With today's economy putting particular pressure on minorities, Red Tails could "prove to be a story of triumph that lifts us all in tough times," says Hilary Shelton, senior vice president of advocacy and policy for the National Association for the Advancement of Colored People.
"What was both an ugly era for our people and for America also produced this amazing tale of triumph over racism," he says. "That a noted filmmaker like George would take on this story is a real source of pride."
Lucas brushes off suggestions that the film will make him a hero in the African-American community. "I've had people say 'Thank you for making this movie,' but my reasons have to do with the kids," he says.
The only praise he accepts is from the Airmen themselves.
"Their approval is the biggest relief of all. In the end, I was trying to get it right, but I was also trying to get it done," he says with a laugh. "We had them up to the ranch two or three times a year for decades. I wanted to finish it for those guys."
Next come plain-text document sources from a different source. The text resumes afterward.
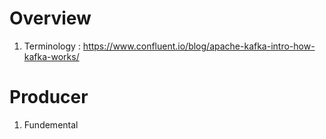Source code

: # Overview
1. Terminology : https://www.confluent.io/blog/apache-kafka-intro-how-kafka-works/

# Producer
1. Fundemental
<!--stackedit_data:
eyJoaXN0b3J5IjpbMTU0MTgzNjQ2NV19
-->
But as much as Lucas wanted to make Red Tails for a dwindling group of aging African-American heroes, he also made it for a young George Walton Lucas, who when he wasn't lusting after hot rods liked nothing more than to disappear out of the Central Valley heat and into a cool movie theater where he would be transported to the flak-filled skies over France or Midway.
"When you think about it, other than Saving Private Ryan, there haven't been many movies like Back to Bataan and Battle of Britain, plain old propaganda movies where there were good guys and bad guys. So that appealed to me about Red Tails," he says, smiling. "It's all left over from me being 10 years old."